■ **Your instructions**
Please show each line in the records below that contains the word "attached". Case counts.
:: Recorded data
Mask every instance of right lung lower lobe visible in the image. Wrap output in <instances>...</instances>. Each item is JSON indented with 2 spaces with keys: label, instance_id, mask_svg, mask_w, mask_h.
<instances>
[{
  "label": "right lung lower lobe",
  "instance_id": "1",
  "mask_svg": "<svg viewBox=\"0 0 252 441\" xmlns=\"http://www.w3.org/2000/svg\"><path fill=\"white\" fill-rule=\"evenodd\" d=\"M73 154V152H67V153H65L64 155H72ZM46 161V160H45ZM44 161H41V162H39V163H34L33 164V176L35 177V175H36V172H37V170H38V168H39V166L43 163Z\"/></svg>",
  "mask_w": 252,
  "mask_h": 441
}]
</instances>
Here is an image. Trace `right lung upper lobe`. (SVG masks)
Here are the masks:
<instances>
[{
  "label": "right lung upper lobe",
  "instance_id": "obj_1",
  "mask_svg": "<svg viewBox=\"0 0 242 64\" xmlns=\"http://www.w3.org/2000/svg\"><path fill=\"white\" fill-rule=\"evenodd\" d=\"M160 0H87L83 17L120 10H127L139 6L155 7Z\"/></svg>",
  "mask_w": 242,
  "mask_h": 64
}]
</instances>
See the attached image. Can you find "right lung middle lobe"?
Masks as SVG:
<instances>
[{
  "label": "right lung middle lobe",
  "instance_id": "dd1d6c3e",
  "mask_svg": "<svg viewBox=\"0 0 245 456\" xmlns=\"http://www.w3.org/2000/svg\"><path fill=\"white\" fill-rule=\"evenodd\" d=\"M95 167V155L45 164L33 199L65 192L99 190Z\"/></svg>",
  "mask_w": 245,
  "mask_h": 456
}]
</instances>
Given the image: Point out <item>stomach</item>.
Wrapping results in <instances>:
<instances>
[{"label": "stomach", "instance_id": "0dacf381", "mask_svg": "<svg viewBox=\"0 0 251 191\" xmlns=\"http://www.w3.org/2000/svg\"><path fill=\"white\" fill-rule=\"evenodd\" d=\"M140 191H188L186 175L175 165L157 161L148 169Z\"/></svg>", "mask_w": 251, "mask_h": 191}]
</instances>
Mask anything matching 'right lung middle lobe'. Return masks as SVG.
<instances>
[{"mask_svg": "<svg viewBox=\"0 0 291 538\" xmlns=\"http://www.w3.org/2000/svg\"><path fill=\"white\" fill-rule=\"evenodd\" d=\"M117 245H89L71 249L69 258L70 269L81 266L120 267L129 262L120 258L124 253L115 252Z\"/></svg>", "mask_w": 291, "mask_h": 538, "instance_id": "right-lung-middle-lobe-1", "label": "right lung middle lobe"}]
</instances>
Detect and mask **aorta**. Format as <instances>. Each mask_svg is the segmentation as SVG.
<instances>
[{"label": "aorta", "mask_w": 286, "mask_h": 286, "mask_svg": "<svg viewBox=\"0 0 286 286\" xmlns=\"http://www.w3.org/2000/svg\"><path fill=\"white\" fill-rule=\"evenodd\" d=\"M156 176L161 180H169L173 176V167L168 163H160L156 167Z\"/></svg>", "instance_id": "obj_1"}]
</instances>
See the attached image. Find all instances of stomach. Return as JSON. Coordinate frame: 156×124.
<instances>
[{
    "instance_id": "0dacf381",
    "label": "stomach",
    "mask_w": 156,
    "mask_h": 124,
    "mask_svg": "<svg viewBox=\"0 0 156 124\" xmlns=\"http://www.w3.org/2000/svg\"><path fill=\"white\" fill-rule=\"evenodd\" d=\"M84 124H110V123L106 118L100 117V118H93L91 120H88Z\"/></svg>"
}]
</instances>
::::
■ **Expected answer**
See the attached image. Can you find "right lung middle lobe"?
See the attached image. Find all instances of stomach. Return as JSON. Coordinate frame: 156×124.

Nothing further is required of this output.